Нед был прав насчёт своего хозяина. Десять лет, день в день он пробыл там. Тем не менее, Нед думал, что выбрал в споре сторону добра. Свалив останки магистра в колёсную тачку, Нед поспешил по дорожке из гравия к клумбам.

Иллюстрация на странице 241:

Самая верхняя — Насекомоподобная голова.

Вторая сверху — Распухший от газов живот и раздражающие вещества.

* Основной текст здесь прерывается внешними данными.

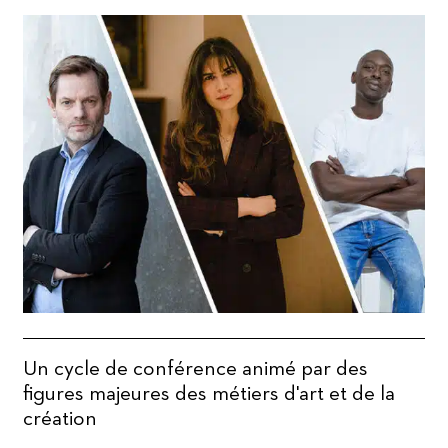
Un cycle de conférence animé par des
figures majeures des métiers d'art et de la
création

Вторая снизу — Члены оканчиваются оружием: плетьми или острыми когтями.

Самая нижняя — Скрывавшееся, странное и ужасное существо могло быть похоже на бедного, попавшего в ловушку героя этого причудливого рассказа.

Великая война с Хаосом

Отрывок изъят по приказу Верховного Конклава Инквизиции именем Императора Человечества. Окстись, еретик!

Звери Хаоса

Отрывок изъят по приказу Верховного Конклава Инквизиции именем Императора Человечества. Окстись, еретик!

Опустошения Гортора

Отрывок изъят по приказу Верховного Конклава Инквизиции именем Императора Человечества. Окстись, еретик!

Кавалькады Нургла

Исполненный сострадания и протеста выкрик автора, касающийся бродячих жертв Нургла и того, как наше бесчувственное поведение по отношению к ним оказывает ужасающее воздействие на ещё большее число людей.

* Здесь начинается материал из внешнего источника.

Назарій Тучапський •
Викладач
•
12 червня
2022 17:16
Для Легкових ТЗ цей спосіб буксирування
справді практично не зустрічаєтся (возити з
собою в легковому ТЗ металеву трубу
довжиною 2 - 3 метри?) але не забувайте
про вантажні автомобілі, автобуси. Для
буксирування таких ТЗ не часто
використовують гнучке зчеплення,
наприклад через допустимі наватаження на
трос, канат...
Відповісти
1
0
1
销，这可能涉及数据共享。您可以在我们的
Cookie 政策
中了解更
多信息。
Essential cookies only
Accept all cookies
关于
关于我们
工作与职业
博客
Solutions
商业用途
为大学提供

И вы спрашиваете, какова же цена нашего цинизма? Какова цена наших нелепых предрассудков? Я расскажу вам про это, хоть вы и пожалеете о том, что узнали. В своём невежестве и жестокости мы порождаем огромные и мерзкие карнавалы, что зовутся Кавалькадами Нургла.

Теперь я осознаю это так ясно. Сестра Дювалье была права. Мы отталкиваем калек и больных от себя, ибо в нашей низости и самонадеянности мы воспринимаем их как слишком болезненное напоминание о нашей бренности. Какие же мы жалкие и самолюбивые! Мы гоним заражённых из наших городов и селений, вынуждая их вливаться в выжидающие армии Нургла — и почему бы им не искать утешения в Нём? Большинство людей знает о демонических богах только то, что им рассказали власти, но раз они больше не доверяют властям или не уважают их, то почему они должны верить или прислушиваться к тому, что Боги Хаоса есть зло?

Теперь я вижу, насколько мы ограничены. Теперь я понимаю, что все мы лишь марионетки Сил Хаоса. Мы отталкиваем отчаявшихся от нас и зовём их проклятыми, заставляя их собираться вместе и скитаться по сельским землям. Это только вопрос времени, когда они начнут искать утешения Нургла или будут обращены в поклонение Ему каким-нибудь странствующим еретиком. Действительно, как много пройдёт времени, прежде чем тот, кто страдает от демонической Гнили Нургла, присоединится к скитающейся банде безумных и прокажённых? Ибо все болезни выглядят одинаково для тех, кто отказывается от их изучения, и всех страдальцев, пусть их недуги и различны как вода и масло, равно выгоняют на дороги Империи. Пусть даже эти скитающиеся жертвы чумы воспротивятся утешению, предложенному Нурглом, и попытаются остаться верными Святому Зигмару и богам нашей Империи, но если они заразятся от кого-либо, болеющего Гнилью, то они уже обречены. Они будут принадлежать Нурглу так же, как если бы они вручили ему свои души актами веры.